▶ _Teks yang disediakan_:
>>

Sistem ini paling aman digunakan, namun membutuhkan biaya yang paling mahal.
Besarnya biaya digunakan untuk penduplikasian fasilitas-fasilitas dan biaya
personel yang memelihara sistem rangkap tersebut.
3. Konversi
Bertahap (Phase-In Conversion)
Konversi dilakukan dengan menggantikan suatu
bagian dari sistem lama dengan sistem baru. Jika terjadi sesuatu, bagian yang
baru tersebut akan diganti kembali dengan yang lama. Jika tak terjadi masalah,
modul-modul baru akan dipasangkan lagi untuk mengganti modul-modul lama yang
lain. Metode konversi bertahap menghindarkan dari resiko yang ditimbulkan oleh
konversi langsung dan memberikan waktu yang banyak kepada pemakai untuk
mengasimilasi perubahan. Sistem harus disegmentasi sebelum menggunakan metode phase-in.

<<

▶ _Soal tertulis_: Lanjutkan teks tentang metode konversi sistem di atas, mulai tepat setelah kalimat terakhirnya.

▶ _Informasi yang diberikan_:

>>

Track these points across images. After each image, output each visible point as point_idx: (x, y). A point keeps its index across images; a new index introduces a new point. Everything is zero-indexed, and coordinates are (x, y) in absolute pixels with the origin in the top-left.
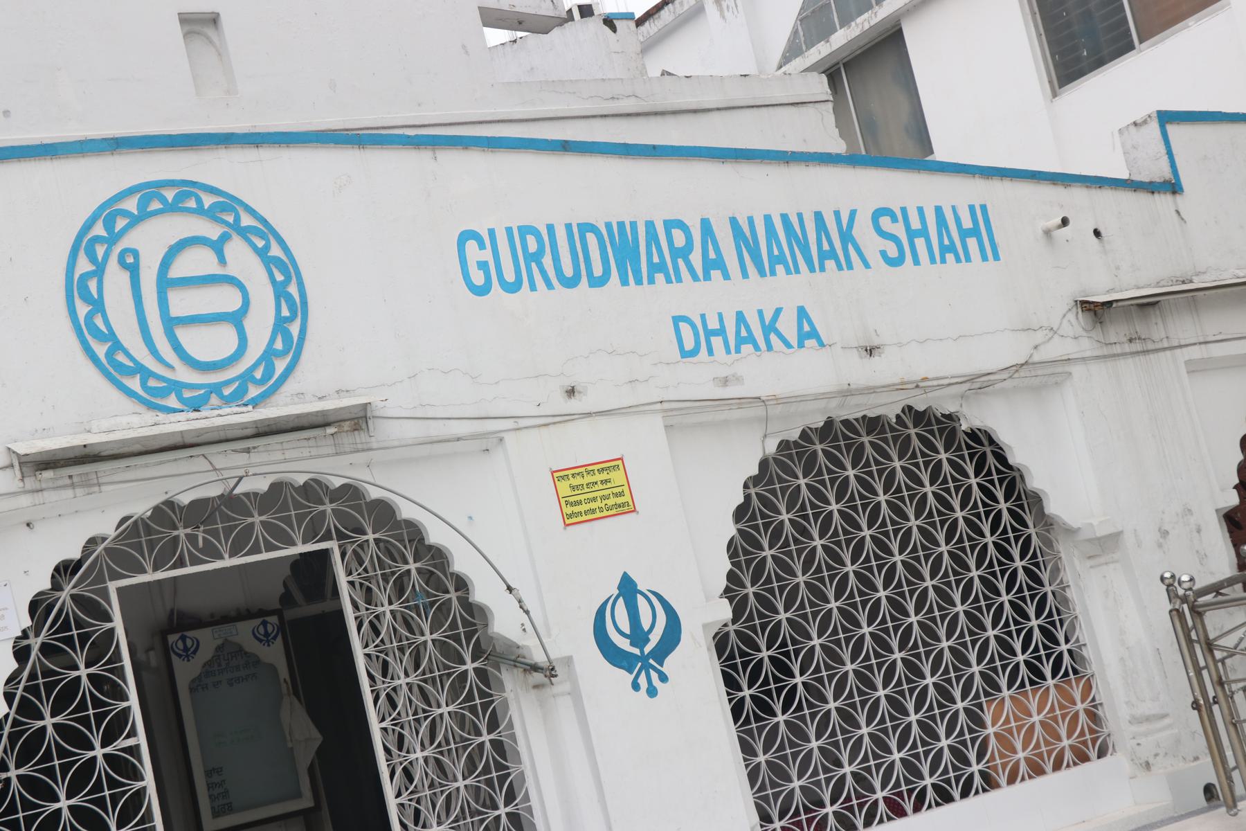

<<

▶ _Jawaban tertulis_:
Kelebihan dari sistem konversi ini adalah
kecepatan perubahan dalam organisasi tertentu bisa diminimasi, dan
sumber-sumber pemrosesan data dapat diperoleh sedikit demi sedikit selama
période waktu yang luas. Sementara, kelemahannya, antara lain adanya keperluan
biaya yang harus diadakan untuk mengembangkan interface temporer
dengan sistem lama, daya terapnya terbatas, dan terjadi kemunduran semangat di
organisasi, sebab orang-orang tidak pernah merasa menyelesaikan sistem.
4. Konversi
Pilot (Pilot Conversion)
Pendekatan ini dilakukan dengan menerapkan sistem
baru hanya pada lokasi tertentu yang diperlakukan sebagai pelopor. Jika
konversi ini dianggap berhasil, maka akan diperluas ke tempat-tempat yang lain.
Ini merupakan pendekatan dengan biaya dan risiko yang rendah. Dengan metode
Konversi Pilot, hanya sebagian dari organisasi yang mencoba mengembangkan
sistem baru. Kalau metode phase-in mensegmentasi sistem, metode pilot
mensegmentasi organisasi.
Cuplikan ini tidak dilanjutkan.